▶ What you need to do
Write out every entry again exactly as it stands.

▶ Data to examine
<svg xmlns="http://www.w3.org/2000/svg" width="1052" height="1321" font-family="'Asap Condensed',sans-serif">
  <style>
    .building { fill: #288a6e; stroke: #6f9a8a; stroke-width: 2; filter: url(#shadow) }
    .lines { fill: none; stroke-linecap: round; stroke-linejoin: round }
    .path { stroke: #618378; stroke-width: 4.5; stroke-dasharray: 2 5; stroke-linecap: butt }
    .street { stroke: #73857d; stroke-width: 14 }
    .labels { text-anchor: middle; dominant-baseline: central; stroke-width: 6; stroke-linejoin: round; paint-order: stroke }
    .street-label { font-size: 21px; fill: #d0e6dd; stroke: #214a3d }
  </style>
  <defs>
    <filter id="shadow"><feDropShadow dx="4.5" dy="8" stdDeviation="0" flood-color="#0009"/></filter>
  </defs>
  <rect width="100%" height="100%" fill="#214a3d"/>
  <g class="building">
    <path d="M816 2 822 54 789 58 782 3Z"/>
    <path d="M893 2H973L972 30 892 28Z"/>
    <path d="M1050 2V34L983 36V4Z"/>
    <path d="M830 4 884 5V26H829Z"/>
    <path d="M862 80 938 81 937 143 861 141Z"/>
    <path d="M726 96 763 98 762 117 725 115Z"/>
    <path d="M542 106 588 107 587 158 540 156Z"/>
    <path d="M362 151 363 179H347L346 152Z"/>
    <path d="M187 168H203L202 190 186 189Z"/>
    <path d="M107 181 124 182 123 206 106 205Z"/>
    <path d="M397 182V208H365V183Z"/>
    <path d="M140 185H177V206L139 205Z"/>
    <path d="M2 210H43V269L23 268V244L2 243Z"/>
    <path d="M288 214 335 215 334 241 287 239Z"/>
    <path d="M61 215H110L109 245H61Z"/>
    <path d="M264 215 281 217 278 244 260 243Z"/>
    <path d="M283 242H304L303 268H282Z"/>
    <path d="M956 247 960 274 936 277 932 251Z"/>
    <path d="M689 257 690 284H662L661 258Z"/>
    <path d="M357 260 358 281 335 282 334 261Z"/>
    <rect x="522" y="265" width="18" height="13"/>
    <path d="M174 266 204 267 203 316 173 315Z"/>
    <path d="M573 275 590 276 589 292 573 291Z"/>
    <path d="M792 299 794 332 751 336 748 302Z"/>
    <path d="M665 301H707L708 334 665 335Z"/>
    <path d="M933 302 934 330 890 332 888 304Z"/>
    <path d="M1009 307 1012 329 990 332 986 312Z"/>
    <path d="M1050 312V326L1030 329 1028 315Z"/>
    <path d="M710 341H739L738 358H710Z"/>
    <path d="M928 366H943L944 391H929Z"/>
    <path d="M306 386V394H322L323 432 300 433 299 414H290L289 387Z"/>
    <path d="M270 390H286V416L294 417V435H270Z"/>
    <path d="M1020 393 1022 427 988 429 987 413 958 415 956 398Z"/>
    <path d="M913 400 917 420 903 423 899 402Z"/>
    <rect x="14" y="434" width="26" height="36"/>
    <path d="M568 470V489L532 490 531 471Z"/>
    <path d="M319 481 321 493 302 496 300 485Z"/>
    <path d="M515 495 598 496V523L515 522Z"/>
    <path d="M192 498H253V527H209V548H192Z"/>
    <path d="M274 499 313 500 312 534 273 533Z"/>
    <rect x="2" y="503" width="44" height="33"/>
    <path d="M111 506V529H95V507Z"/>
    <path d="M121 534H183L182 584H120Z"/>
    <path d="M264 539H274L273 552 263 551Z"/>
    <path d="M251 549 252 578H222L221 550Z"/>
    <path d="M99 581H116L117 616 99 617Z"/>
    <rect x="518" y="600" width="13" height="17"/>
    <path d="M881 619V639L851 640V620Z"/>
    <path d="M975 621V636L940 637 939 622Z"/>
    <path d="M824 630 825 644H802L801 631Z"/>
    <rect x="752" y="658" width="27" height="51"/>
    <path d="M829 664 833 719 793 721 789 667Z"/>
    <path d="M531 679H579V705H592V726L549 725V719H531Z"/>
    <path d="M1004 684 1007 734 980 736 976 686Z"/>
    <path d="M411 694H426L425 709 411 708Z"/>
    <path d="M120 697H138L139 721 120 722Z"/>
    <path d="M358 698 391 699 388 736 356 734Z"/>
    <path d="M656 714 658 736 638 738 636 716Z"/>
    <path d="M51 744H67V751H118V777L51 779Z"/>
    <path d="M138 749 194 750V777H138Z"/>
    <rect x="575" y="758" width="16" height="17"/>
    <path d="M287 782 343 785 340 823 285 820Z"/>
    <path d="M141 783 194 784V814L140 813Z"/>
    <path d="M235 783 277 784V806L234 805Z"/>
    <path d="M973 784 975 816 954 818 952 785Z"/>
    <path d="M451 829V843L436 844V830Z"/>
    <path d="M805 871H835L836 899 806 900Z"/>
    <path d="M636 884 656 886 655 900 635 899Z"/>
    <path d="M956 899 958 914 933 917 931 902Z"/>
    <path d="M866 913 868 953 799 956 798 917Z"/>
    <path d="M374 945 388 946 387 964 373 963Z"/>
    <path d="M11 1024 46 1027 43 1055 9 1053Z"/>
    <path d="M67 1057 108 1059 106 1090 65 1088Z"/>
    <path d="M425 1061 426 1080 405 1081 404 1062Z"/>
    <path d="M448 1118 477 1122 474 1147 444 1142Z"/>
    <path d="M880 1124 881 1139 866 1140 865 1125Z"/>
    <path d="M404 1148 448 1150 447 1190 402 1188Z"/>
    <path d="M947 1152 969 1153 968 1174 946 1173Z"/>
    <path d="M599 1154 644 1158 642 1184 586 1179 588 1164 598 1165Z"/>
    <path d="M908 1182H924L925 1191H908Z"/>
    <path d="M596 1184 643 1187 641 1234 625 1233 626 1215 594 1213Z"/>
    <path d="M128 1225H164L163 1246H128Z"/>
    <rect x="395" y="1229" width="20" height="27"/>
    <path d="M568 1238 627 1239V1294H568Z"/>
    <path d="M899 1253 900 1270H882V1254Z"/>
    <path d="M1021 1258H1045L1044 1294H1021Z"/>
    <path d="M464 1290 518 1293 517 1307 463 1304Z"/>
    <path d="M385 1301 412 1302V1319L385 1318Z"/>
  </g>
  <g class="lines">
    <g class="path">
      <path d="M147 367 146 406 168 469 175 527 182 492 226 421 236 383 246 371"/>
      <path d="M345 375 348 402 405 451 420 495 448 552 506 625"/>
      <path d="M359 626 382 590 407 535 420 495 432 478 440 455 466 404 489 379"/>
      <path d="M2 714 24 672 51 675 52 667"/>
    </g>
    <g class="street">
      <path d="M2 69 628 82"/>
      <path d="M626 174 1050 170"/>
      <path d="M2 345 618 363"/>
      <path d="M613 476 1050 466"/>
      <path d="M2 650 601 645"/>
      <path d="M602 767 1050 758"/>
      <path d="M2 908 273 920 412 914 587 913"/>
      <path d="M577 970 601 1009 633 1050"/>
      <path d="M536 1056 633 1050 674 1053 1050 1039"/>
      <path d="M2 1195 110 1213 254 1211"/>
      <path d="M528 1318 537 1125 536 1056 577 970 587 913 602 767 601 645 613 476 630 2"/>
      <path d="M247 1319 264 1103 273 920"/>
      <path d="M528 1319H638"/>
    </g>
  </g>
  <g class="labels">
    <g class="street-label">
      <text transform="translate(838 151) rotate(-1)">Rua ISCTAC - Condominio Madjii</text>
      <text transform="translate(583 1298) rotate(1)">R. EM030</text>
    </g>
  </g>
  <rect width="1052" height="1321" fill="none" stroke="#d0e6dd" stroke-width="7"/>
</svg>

▶ Written solution
<svg xmlns="http://www.w3.org/2000/svg" width="1052" height="1321" font-family="'Asap Condensed',sans-serif">
  <style>
    .building { fill: #288a6e; stroke: #6f9a8a; stroke-width: 2; filter: url(#shadow) }
    .lines { fill: none; stroke-linecap: round; stroke-linejoin: round }
    .path { stroke: #618378; stroke-width: 4.5; stroke-dasharray: 2 5; stroke-linecap: butt }
    .street { stroke: #73857d; stroke-width: 14 }
    .labels { text-anchor: middle; dominant-baseline: central; stroke-width: 6; stroke-linejoin: round; paint-order: stroke }
    .street-label { font-size: 21px; fill: #d0e6dd; stroke: #214a3d }
  </style>
  <defs>
    <filter id="shadow"><feDropShadow dx="4.5" dy="8" stdDeviation="0" flood-color="#0009"/></filter>
  </defs>
  <rect width="100%" height="100%" fill="#214a3d"/>
  <g class="building">
    <path d="M816 2 822 54 789 58 782 3Z"/>
    <path d="M893 2H973L972 30 892 28Z"/>
    <path d="M1050 2V34L983 36V4Z"/>
    <path d="M830 4 884 5V26H829Z"/>
    <path d="M862 80 938 81 937 143 861 141Z"/>
    <path d="M726 96 763 98 762 117 725 115Z"/>
    <path d="M542 106 588 107 587 158 540 156Z"/>
    <path d="M362 151 363 179H347L346 152Z"/>
    <path d="M187 168H203L202 190 186 189Z"/>
    <path d="M107 181 124 182 123 206 106 205Z"/>
    <path d="M397 182V208H365V183Z"/>
    <path d="M140 185H177V206L139 205Z"/>
    <path d="M2 210H43V269L23 268V244L2 243Z"/>
    <path d="M288 214 335 215 334 241 287 239Z"/>
    <path d="M61 215H110L109 245H61Z"/>
    <path d="M264 215 281 217 278 244 260 243Z"/>
    <path d="M283 242H304L303 268H282Z"/>
    <path d="M956 247 960 274 936 277 932 251Z"/>
    <path d="M689 257 690 284H662L661 258Z"/>
    <path d="M357 260 358 281 335 282 334 261Z"/>
    <rect x="522" y="265" width="18" height="13"/>
    <path d="M174 266 204 267 203 316 173 315Z"/>
    <path d="M573 275 590 276 589 292 573 291Z"/>
    <path d="M792 299 794 332 751 336 748 302Z"/>
    <path d="M665 301H707L708 334 665 335Z"/>
    <path d="M933 302 934 330 890 332 888 304Z"/>
    <path d="M1009 307 1012 329 990 332 986 312Z"/>
    <path d="M1050 312V326L1030 329 1028 315Z"/>
    <path d="M710 341H739L738 358H710Z"/>
    <path d="M928 366H943L944 391H929Z"/>
    <path d="M306 386V394H322L323 432 300 433 299 414H290L289 387Z"/>
    <path d="M270 390H286V416L294 417V435H270Z"/>
    <path d="M1020 393 1022 427 988 429 987 413 958 415 956 398Z"/>
    <path d="M913 400 917 420 903 423 899 402Z"/>
    <rect x="14" y="434" width="26" height="36"/>
    <path d="M568 470V489L532 490 531 471Z"/>
    <path d="M319 481 321 493 302 496 300 485Z"/>
    <path d="M515 495 598 496V523L515 522Z"/>
    <path d="M192 498H253V527H209V548H192Z"/>
    <path d="M274 499 313 500 312 534 273 533Z"/>
    <rect x="2" y="503" width="44" height="33"/>
    <path d="M111 506V529H95V507Z"/>
    <path d="M121 534H183L182 584H120Z"/>
    <path d="M264 539H274L273 552 263 551Z"/>
    <path d="M251 549 252 578H222L221 550Z"/>
    <path d="M99 581H116L117 616 99 617Z"/>
    <rect x="518" y="600" width="13" height="17"/>
    <path d="M881 619V639L851 640V620Z"/>
    <path d="M975 621V636L940 637 939 622Z"/>
    <path d="M824 630 825 644H802L801 631Z"/>
    <rect x="752" y="658" width="27" height="51"/>
    <path d="M829 664 833 719 793 721 789 667Z"/>
    <path d="M531 679H579V705H592V726L549 725V719H531Z"/>
    <path d="M1004 684 1007 734 980 736 976 686Z"/>
    <path d="M411 694H426L425 709 411 708Z"/>
    <path d="M120 697H138L139 721 120 722Z"/>
    <path d="M358 698 391 699 388 736 356 734Z"/>
    <path d="M656 714 658 736 638 738 636 716Z"/>
    <path d="M51 744H67V751H118V777L51 779Z"/>
    <path d="M138 749 194 750V777H138Z"/>
    <rect x="575" y="758" width="16" height="17"/>
    <path d="M287 782 343 785 340 823 285 820Z"/>
    <path d="M141 783 194 784V814L140 813Z"/>
    <path d="M235 783 277 784V806L234 805Z"/>
    <path d="M973 784 975 816 954 818 952 785Z"/>
    <path d="M451 829V843L436 844V830Z"/>
    <path d="M805 871H835L836 899 806 900Z"/>
    <path d="M636 884 656 886 655 900 635 899Z"/>
    <path d="M956 899 958 914 933 917 931 902Z"/>
    <path d="M866 913 868 953 799 956 798 917Z"/>
    <path d="M374 945 388 946 387 964 373 963Z"/>
    <path d="M11 1024 46 1027 43 1055 9 1053Z"/>
    <path d="M67 1057 108 1059 106 1090 65 1088Z"/>
    <path d="M425 1061 426 1080 405 1081 404 1062Z"/>
    <path d="M448 1118 477 1122 474 1147 444 1142Z"/>
    <path d="M880 1124 881 1139 866 1140 865 1125Z"/>
    <path d="M404 1148 448 1150 447 1190 402 1188Z"/>
    <path d="M947 1152 969 1153 968 1174 946 1173Z"/>
    <path d="M599 1154 644 1158 642 1184 586 1179 588 1164 598 1165Z"/>
    <path d="M908 1182H924L925 1191H908Z"/>
    <path d="M596 1184 643 1187 641 1234 625 1233 626 1215 594 1213Z"/>
    <path d="M128 1225H164L163 1246H128Z"/>
    <rect x="395" y="1229" width="20" height="27"/>
    <path d="M568 1238 627 1239V1294H568Z"/>
    <path d="M899 1253 900 1270H882V1254Z"/>
    <path d="M1021 1258H1045L1044 1294H1021Z"/>
    <path d="M464 1290 518 1293 517 1307 463 1304Z"/>
    <path d="M385 1301 412 1302V1319L385 1318Z"/>
  </g>
  <g class="lines">
    <g class="path">
      <path d="M147 367 146 406 168 469 175 527 182 492 226 421 236 383 246 371"/>
      <path d="M345 375 348 402 405 451 420 495 448 552 506 625"/>
      <path d="M359 626 382 590 407 535 420 495 432 478 440 455 466 404 489 379"/>
      <path d="M2 714 24 672 51 675 52 667"/>
    </g>
    <g class="street">
      <path d="M2 69 628 82"/>
      <path d="M626 174 1050 170"/>
      <path d="M2 345 618 363"/>
      <path d="M613 476 1050 466"/>
      <path d="M2 650 601 645"/>
      <path d="M602 767 1050 758"/>
      <path d="M2 908 273 920 412 914 587 913"/>
      <path d="M577 970 601 1009 633 1050"/>
      <path d="M536 1056 633 1050 674 1053 1050 1039"/>
      <path d="M2 1195 110 1213 254 1211"/>
      <path d="M528 1318 537 1125 536 1056 577 970 587 913 602 767 601 645 613 476 630 2"/>
      <path d="M247 1319 264 1103 273 920"/>
      <path d="M528 1319H638"/>
    </g>
  </g>
  <g class="labels">
    <g class="street-label">
      <text transform="translate(838 151) rotate(-1)">Rua ISCTAC - Condominio Madjii</text>
      <text transform="translate(583 1298) rotate(1)">R. EM030</text>
    </g>
  </g>
  <rect width="1052" height="1321" fill="none" stroke="#d0e6dd" stroke-width="7"/>
</svg>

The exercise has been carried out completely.